I never knew Ashton always recorded us whenever we were having sex, I got to find out when he uploaded about six videos of us having sex, his face was covered, so no one ever knew he was the one in that video, but since my face was shown in the video for everyone to see, i became the topic of Beverly high, I became the insulted one, wherever I went, people would always look at me, pointing fingers and whispering words against me.
My parents tried to help me out of my depression, but nothing could take away the pains i felt, my dad tried to get Ashton arrested but there's no evidence that Ashton was the one who uploaded the video, or the guy in the video and besides Ashton parents are really rich and influential so the case was just swept under the rug.
I locked up myself in my room and refused to go out or see anyone, and now I'm going to commit suicide, cause I can't stand it anymore, the insults, the hurt, I even tried talking to Jake to ask him why he did that to me, if he never did love me but he just smirked at me and said "it's all part of the plan."
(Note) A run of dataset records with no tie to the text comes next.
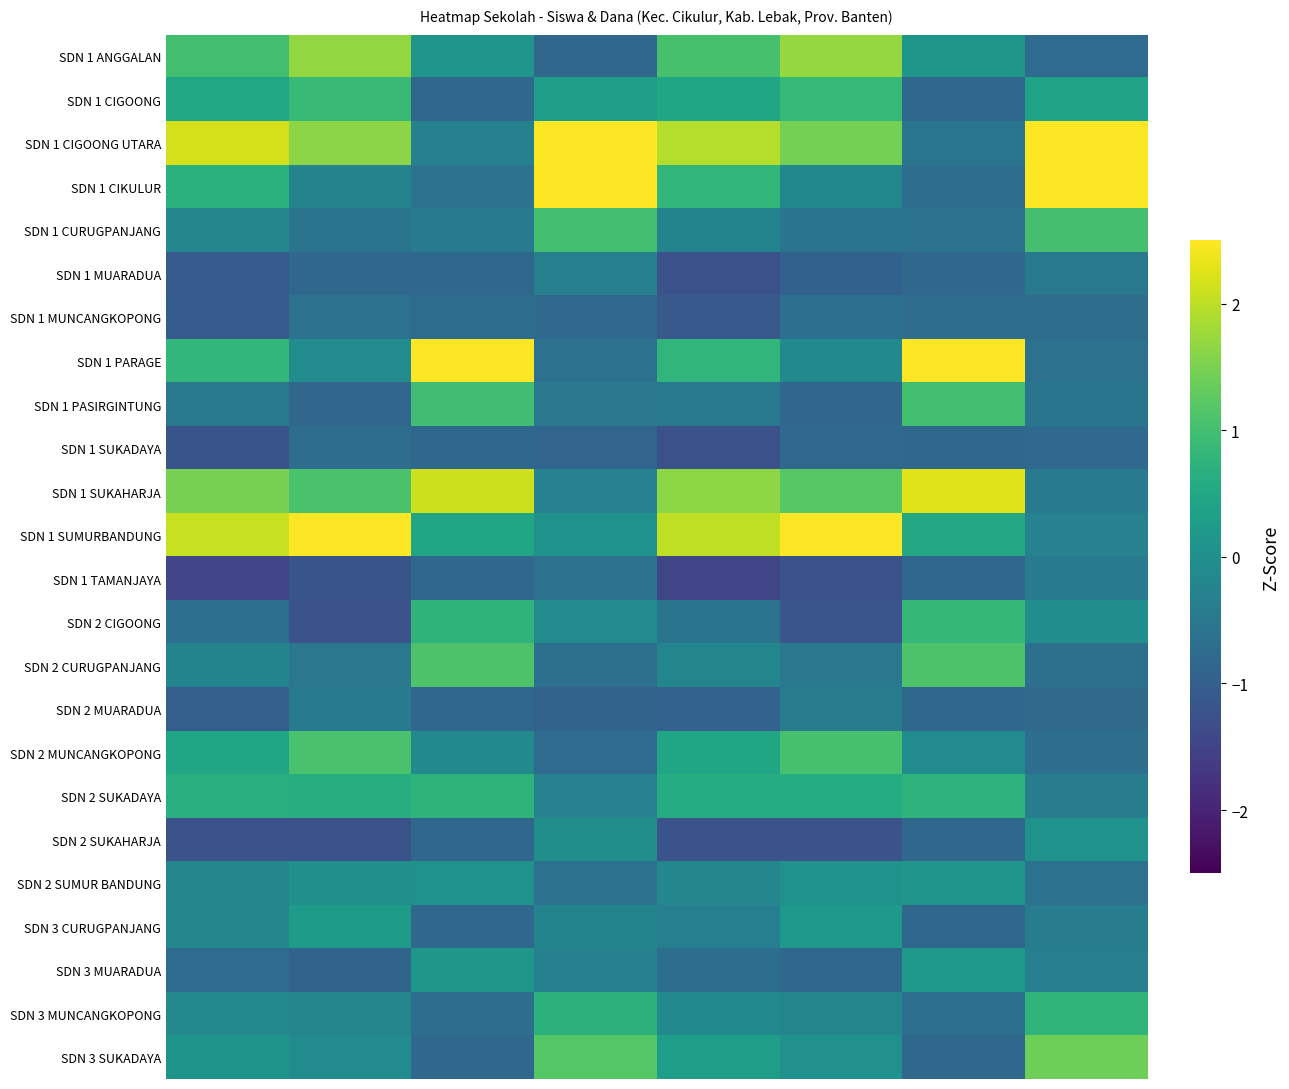

Reading right to left, transcribe all the data shown in this chart.

SDN 1 ANGGALAN: -0.8	0.2	1.7	1.0	-0.8	0.1	1.7	1.0
SDN 1 CIGOONG: 0.4	-0.8	0.8	0.5	0.3	-0.8	0.9	0.5
SDN 1 CIGOONG UTARA: 2.5	-0.5	1.4	1.9	2.7	-0.3	1.6	2.2
SDN 1 CIKULUR: 2.9	-0.7	-0.2	0.8	2.8	-0.6	-0.3	0.7
SDN 1 CURUGPANJANG: 1.0	-0.6	-0.6	-0.2	1.0	-0.4	-0.6	-0.2
SDN 1 MUARADUA: -0.5	-0.8	-1.0	-1.3	-0.3	-0.8	-0.8	-1.1
SDN 1 MUNCANGKOPONG: -0.7	-0.7	-0.7	-1.1	-0.8	-0.7	-0.6	-1.0
SDN 1 PARAGE: -0.6	2.8	-0.1	0.8	-0.6	3.0	-0.1	0.8
SDN 1 PASIRGINTUNG: -0.6	1.0	-0.9	-0.5	-0.5	1.0	-0.9	-0.5
SDN 1 SUKADAYA: -0.8	-0.8	-0.8	-1.3	-0.9	-0.8	-0.7	-1.2
SDN 1 SUKAHARJA: -0.4	2.2	1.2	1.6	-0.3	2.1	1.1	1.5
SDN 1 SUMURBANDUNG: -0.3	0.5	2.6	2.0	0.0	0.4	2.5	2.1
SDN 1 TAMANJAYA: -0.5	-0.8	-1.2	-1.5	-0.6	-0.8	-1.2	-1.5
SDN 2 CIGOONG: -0.0	0.8	-1.2	-0.6	-0.1	0.8	-1.2	-0.7
SDN 2 CURUGPANJANG: -0.7	1.1	-0.5	-0.2	-0.7	1.1	-0.5	-0.2
SDN 2 MUARADUA: -0.8	-0.8	-0.4	-0.9	-0.9	-0.8	-0.4	-1.0
SDN 2 MUNCANGKOPONG: -0.7	-0.1	1.1	0.5	-0.7	-0.1	1.1	0.5
SDN 2 SUKADAYA: -0.4	0.7	0.6	0.6	-0.3	0.8	0.6	0.6
SDN 2 SUKAHARJA: 0.1	-0.8	-1.2	-1.2	-0.0	-0.8	-1.3	-1.3
SDN 2 SUMUR BANDUNG: -0.6	0.1	0.1	-0.2	-0.6	0.1	0.0	-0.2
SDN 3 CURUGPANJANG: -0.4	-0.8	0.2	-0.3	-0.2	-0.8	0.3	-0.2
SDN 3 MUARADUA: -0.4	0.2	-0.8	-0.7	-0.3	0.1	-0.9	-0.8
SDN 3 MUNCANGKOPONG: 0.8	-0.7	-0.2	-0.1	0.7	-0.7	-0.2	-0.1
SDN 3 SUKADAYA: 1.4	-0.8	0.0	0.3	1.2	-0.8	-0.1	0.1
I wipe away the tears falling from my eyes, and raised the knife higher, ready to kill myself, "goodbye world and everybody that love me" I brought the knife to my stomach and I thrust the knife into my stomach, I saw blood spurting out of my stomach and I fell to the floor, holding my stomach the pain is unbearable, I lay on the floor and felt my life being taken away from, I felt my soul being plunged into the dark world, into the world unknown. "Goodbye world and everyone who had ever love me."